Five women came forward this week to describe their encounters with Louis C.K. Dana Min Goodman and Julia Wolov told the Times on Thursday that the 50-year-old comedian masturbated in front of them after he invited them to his hotel room in 2002. Rebecca Corry said while working on a 2005 TV pilot with Louis C.K., the comedian asked if he could masturbate in front of her, a request another woman said Louis C.K. made of her while working on “The Chris Rock Show.” Abby Schachner said Louis C.K. masturbated while on the phone with her in 2003.
Two months ago, in another interview with the New York Times, the comedian had insisted that suggestions of sexual misconduct were “rumors, that’s all that is.”
The women told the Times the comedian’s popularity and power within the entertainment industry shielded him from accountability for his actions, something Louis C.K. addressed in his statement.

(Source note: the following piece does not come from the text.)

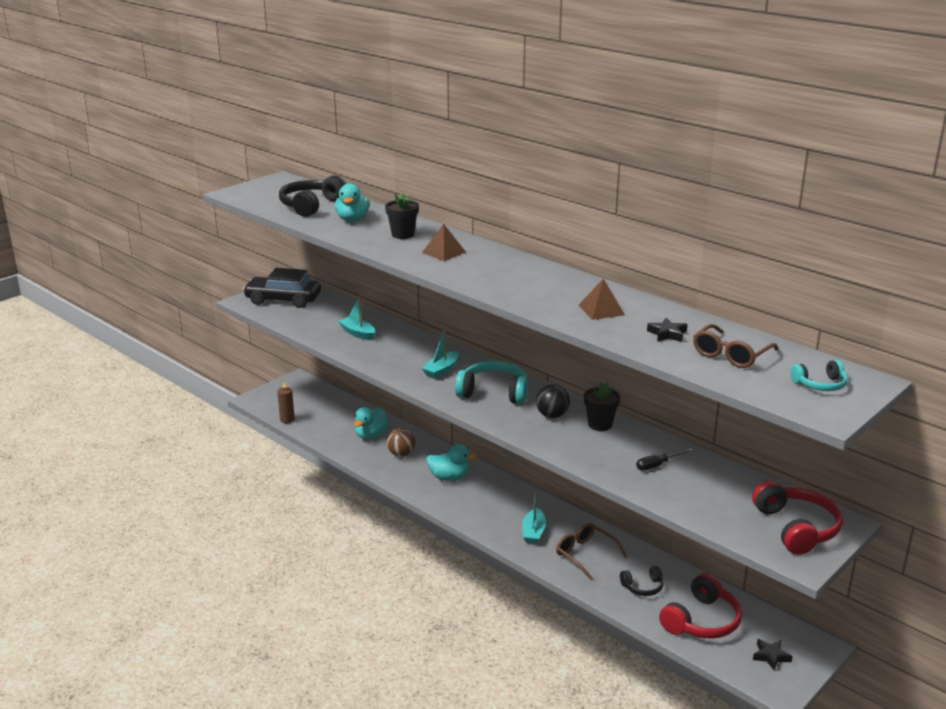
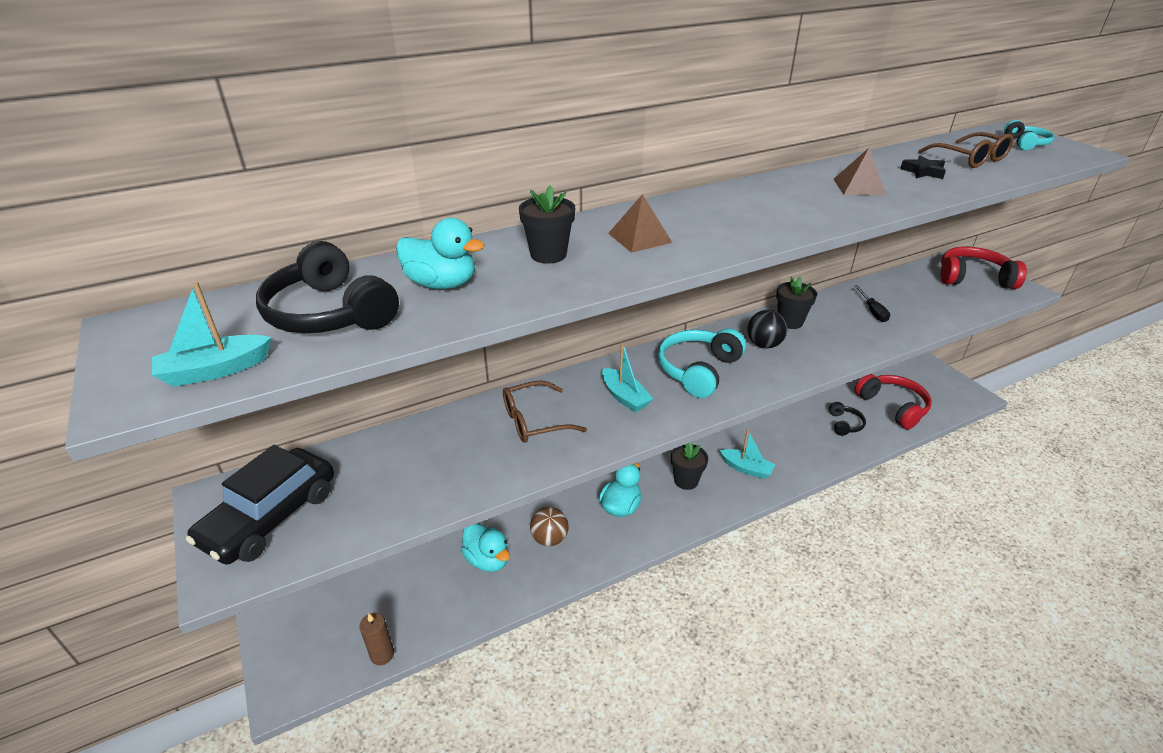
camera: 70 degrees left, 10 degrees up
turquoise boat [338,296,375,340] -> turquoise boat moved to [152,282,272,387]
brown glasses [556,523,627,580] -> brown glasses moved to [503,381,587,443]
black star [753,639,793,671] -> none
none -> black flower pot [671,442,708,490]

“I also took advantage of the fact that I was widely admired in my and their community, which disabled them from sharing their story and brought hardship to them when they tried because people who look up to me didn’t want to hear it,” he said. “I wish I had reacted to their admiration of me by being a good example to them as a man and given them some guidance as a comedian, including because I admired their work,” he added.
The comedian said he regretted how his actions have affected a slew of projects he’s involved with that are currently in production, including the TV shows “Better Things,” “Baskets,” and “One Mississippi.” Multiple projects tied to Louis C.K. have been halted as various entertainment companies distance themselves from the comedian.
The Orchard, the distributor of Louis C.K.’s film “I Love You, Daddy,” said Friday that it will no longer release the movie, which had been scheduled for limited release Nov. 17.
Netflix said in a statement that it will not produce a second stand-up special from the comedian, calling the allegations “disturbing.” The streaming service struck a two-special deal with Louis C.K. earlier this year. The first special was made available on Netflix in April.
HBO said it will take down Louis C.K.’s work, including stand-up specials, from its on-demand services. The network also dropped the comedian from its roster of comedians for the “Night of Too Many Stars” benefit concert that is scheduled to air next weekend.